Assignment: Everything in the data gets repeated exactly, except for the pictures.
(The data begins)
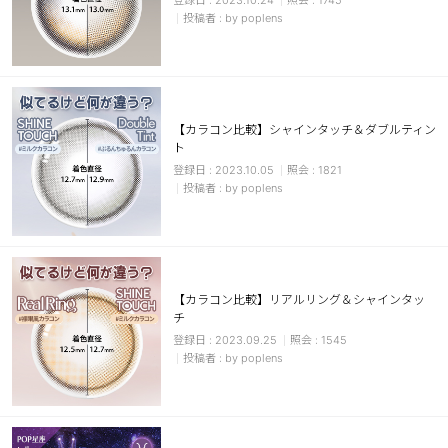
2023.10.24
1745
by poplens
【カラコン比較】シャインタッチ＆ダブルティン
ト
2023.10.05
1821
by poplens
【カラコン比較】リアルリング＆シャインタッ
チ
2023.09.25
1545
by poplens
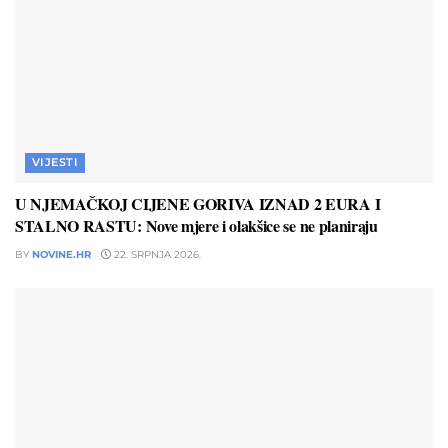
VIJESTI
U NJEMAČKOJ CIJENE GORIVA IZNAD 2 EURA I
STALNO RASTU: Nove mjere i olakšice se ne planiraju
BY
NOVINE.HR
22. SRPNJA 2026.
(The data ends)
Written answer:
2023.10.24
1745
by poplens
【カラコン比較】シャインタッチ＆ダブルティン
ト
2023.10.05
1821
by poplens
【カラコン比較】リアルリング＆シャインタッ
チ
2023.09.25
1545
by poplens
VIJESTI
U NJEMAČKOJ CIJENE GORIVA IZNAD 2 EURA I
STALNO RASTU: Nove mjere i olakšice se ne planiraju
BY
NOVINE.HR
22. SRPNJA 2026.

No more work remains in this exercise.